Update the text in every item below by changing each "OK" to "PASS" and keeping everything else unchanged. Leave the pictures out of your answer.

Page images with their extracted text:
· · · · · · ·

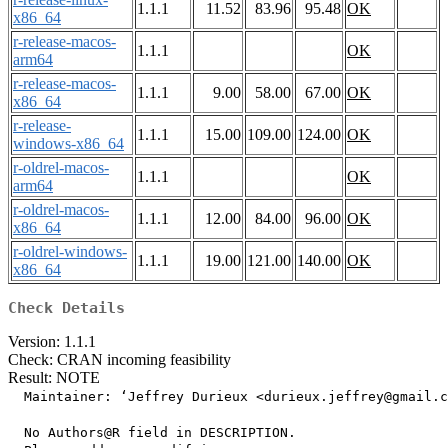
1.1.1
11.52
83.96
95.48
OK
x86_64
r-release-macos-
1.1.1
OK
arm64
r-release-macos-
1.1.1
9.00
58.00
67.00
OK
x86_64
r-release-
1.1.1
15.00
109.00
124.00
OK
windows-x86_64
r-oldrel-macos-
1.1.1
OK
arm64
r-oldrel-macos-
1.1.1
12.00
84.00
96.00
OK
x86_64
r-oldrel-windows-
1.1.1
19.00
121.00
140.00
OK
x86_64
Check Details
Version: 1.1.1
Check: CRAN incoming feasibility
Result: NOTE
  Maintainer: ‘Jeffrey Durieux <durieux.jeffrey@gmail.c
  No Authors@R field in DESCRIPTION.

· · · · · · ·

TASK RESULT:
1.1.1
11.52
83.96
95.48
PASS
x86_64
r-release-macos-
1.1.1
PASS
arm64
r-release-macos-
1.1.1
9.00
58.00
67.00
PASS
x86_64
r-release-
1.1.1
15.00
109.00
124.00
PASS
windows-x86_64
r-oldrel-macos-
1.1.1
PASS
arm64
r-oldrel-macos-
1.1.1
12.00
84.00
96.00
PASS
x86_64
r-oldrel-windows-
1.1.1
19.00
121.00
140.00
PASS
x86_64
Check Details
Version: 1.1.1
Check: CRAN incoming feasibility
Result: NOTE
  Maintainer: ‘Jeffrey Durieux <durieux.jeffrey@gmail.c
  No Authors@R field in DESCRIPTION.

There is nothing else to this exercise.